Data entries:
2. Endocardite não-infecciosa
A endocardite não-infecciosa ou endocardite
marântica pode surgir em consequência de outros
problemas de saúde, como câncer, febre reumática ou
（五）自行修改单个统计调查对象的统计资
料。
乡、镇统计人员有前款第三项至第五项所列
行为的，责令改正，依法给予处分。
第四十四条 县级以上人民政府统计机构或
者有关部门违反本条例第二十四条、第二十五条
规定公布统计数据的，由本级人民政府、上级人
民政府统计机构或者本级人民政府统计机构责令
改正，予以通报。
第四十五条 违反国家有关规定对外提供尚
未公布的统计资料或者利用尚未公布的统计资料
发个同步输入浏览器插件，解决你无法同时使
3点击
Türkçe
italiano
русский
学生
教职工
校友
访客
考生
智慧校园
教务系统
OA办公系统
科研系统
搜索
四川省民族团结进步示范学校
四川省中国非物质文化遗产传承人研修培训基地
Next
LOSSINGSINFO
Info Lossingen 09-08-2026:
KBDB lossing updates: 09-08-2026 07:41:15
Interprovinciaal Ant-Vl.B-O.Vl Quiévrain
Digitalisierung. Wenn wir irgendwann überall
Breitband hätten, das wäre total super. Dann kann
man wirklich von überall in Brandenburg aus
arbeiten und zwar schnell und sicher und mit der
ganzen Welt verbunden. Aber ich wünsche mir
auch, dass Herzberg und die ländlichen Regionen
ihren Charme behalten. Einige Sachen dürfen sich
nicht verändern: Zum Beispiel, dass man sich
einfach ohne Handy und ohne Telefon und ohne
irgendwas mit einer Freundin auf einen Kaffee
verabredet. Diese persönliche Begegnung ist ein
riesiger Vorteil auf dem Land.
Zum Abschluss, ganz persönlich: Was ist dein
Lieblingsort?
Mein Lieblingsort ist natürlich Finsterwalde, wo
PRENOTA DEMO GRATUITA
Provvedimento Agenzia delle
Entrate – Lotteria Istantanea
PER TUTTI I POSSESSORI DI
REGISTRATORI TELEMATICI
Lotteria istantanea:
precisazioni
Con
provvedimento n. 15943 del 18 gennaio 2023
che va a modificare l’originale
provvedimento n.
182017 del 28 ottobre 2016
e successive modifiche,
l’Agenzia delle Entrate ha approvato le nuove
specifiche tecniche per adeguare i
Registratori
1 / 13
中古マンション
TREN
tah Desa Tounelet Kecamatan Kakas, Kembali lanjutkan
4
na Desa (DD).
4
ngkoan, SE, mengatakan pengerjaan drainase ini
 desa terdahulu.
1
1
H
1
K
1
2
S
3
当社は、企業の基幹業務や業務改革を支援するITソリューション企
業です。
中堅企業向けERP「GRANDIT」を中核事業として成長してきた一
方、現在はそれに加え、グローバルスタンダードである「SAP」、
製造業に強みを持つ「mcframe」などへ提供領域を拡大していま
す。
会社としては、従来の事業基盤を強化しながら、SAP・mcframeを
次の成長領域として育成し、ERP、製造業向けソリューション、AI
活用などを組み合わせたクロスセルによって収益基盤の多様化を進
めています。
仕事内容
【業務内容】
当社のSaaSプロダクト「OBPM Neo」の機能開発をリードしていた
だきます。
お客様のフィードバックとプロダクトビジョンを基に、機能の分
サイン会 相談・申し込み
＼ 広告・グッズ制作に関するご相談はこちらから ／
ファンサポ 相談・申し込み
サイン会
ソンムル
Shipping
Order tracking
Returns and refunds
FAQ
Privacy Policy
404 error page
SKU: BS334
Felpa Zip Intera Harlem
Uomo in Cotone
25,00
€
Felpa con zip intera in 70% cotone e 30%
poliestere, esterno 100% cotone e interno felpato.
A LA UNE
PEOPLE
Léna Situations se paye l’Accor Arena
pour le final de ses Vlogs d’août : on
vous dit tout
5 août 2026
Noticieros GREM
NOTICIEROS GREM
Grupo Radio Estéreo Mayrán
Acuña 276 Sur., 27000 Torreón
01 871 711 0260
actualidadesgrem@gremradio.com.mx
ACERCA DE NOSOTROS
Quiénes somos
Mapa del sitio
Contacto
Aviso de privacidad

-- The problem --
Would you copy every line of the entries in which "Entrate" appears?

-- Your solution --
Entrate – Lotteria Istantanea
l’Agenzia delle Entrate ha approvato le nuove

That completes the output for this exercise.